Singapore grouper iridovirus (SGIV) TNFR homolog VP51 functions as a virulence factor via modulating host inflammation response

Virus encoded tumor necrosis factor receptor (TNFR) homologues are usually involved in immune evasion by regulating host immune response or cell death. Singapore grouper iridovirus (SGIV) is a novel ranavirus which causes great economic losses in aquaculture industry. Previous studies demonstrated that SGIV VP51, a TNFR-like protein regulated apoptotic process in VP51 overexpression cells. Here, we developed a VP51-deleted recombinant virus Δ51-SGIV by replacing VP51 with puro^R-GFP. Deletion of VP51 resulted in the decrease of SGIV virulence, evidenced by the reduced replication in vitro and the decreased cumulative mortalities in Δ51-SGIV challenged grouper compared to WT-SGIV. Moreover, VP51 deletion significantly increased virus induced apoptosis, and reduced the expression of pro-inflammatory cytokines in vitro. In addition, the expression of several pro-inflammatory genes were decreased in Δ51-SGIV infected grouper compared to WT-SGIV. Thus, we speculate that SGIV VP51 functions as a critical virulence factor via regulating host cell apoptosis and inflammation response.

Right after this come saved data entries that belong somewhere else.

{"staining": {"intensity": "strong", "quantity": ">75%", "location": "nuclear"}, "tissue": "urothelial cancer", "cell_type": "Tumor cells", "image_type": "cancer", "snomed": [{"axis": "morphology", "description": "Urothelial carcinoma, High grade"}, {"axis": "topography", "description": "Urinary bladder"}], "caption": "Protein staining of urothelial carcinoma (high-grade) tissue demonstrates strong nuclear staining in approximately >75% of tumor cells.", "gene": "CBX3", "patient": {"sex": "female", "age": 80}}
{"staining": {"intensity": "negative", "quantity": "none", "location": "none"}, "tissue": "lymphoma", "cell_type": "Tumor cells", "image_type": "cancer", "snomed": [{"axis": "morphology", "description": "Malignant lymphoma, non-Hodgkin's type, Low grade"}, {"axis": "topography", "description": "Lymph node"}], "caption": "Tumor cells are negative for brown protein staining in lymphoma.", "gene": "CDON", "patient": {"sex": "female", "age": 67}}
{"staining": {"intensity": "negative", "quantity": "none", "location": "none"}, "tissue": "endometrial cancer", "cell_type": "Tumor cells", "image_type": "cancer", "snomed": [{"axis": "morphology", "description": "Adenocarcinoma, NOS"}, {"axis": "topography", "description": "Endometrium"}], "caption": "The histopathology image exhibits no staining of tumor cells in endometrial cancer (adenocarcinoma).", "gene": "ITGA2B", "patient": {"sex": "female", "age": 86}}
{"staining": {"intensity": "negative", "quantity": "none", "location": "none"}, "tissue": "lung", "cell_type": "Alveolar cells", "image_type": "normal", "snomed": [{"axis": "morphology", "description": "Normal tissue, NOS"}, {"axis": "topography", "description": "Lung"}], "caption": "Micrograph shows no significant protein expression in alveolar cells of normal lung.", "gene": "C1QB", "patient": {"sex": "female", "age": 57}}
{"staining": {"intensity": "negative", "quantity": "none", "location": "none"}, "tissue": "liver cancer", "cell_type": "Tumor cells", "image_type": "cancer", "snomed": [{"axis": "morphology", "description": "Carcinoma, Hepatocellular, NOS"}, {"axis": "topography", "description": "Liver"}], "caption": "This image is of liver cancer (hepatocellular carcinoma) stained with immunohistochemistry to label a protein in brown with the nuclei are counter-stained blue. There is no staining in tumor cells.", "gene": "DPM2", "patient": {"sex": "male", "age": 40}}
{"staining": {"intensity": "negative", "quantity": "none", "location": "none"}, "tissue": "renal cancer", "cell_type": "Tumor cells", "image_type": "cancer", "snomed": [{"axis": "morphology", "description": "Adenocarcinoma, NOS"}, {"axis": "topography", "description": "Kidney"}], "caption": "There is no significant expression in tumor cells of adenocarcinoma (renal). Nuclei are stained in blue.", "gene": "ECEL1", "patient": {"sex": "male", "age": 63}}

A tumour necrosis factor receptor-like protein encoded by Singapore grouper iridovirus modulates cell proliferation, apoptosis and viral replication

It has been demonstrated that tumour necrosis factor receptor (TNFR) homologues encoded by viruses are usually involved in virus immune evasion by regulating the host immune response or mediating apoptotic cell death. Here, a novel TNFR-like protein encoded by Singapore grouper iridovirus (SGIV VP51) was cloned and characterized. Amino acid analysis showed that VP51 contained three cysteine-rich domains (CRDs) and a transmembrane domain at its C terminus. The expression of VP51 in vitro enhanced cell proliferation, and affected cell cycle progression via altering the G1/S transition. Furthermore, VP51 overexpression improved cell viability during SGIV infection via inhibiting virus-induced apoptosis, evidenced by the reduction of apoptotic bodies and the decrease of caspase-3 activation. In addition, overexpression of VP51 increased viral titre and the expression of viral structural protein gene MCP and cell proliferation promoting gene ICP-18. In contrast, the expression of the viral apoptosis inducing gene, LITAF, was significantly decreased. Although all three CRDs were essential for the action of VP51, CRD2 and CRD3 exerted more crucial roles on virus-induced apoptosis, viral gene transcription and virus production, while CRD1 was more crucial for cell proliferation. Together, SGIV TNFR-like products not only affected cell cycle progression and enhanced cell growth by increasing the expression of the virus encoded cell proliferation gene, but also inhibited virus-induced apoptotic cell death by decreasing the expression of the viral apoptosis inducing gene. Our results provided new insights into understanding the underlying mechanism by which iridovirus regulated the apoptotic pathway to complete its life cycle.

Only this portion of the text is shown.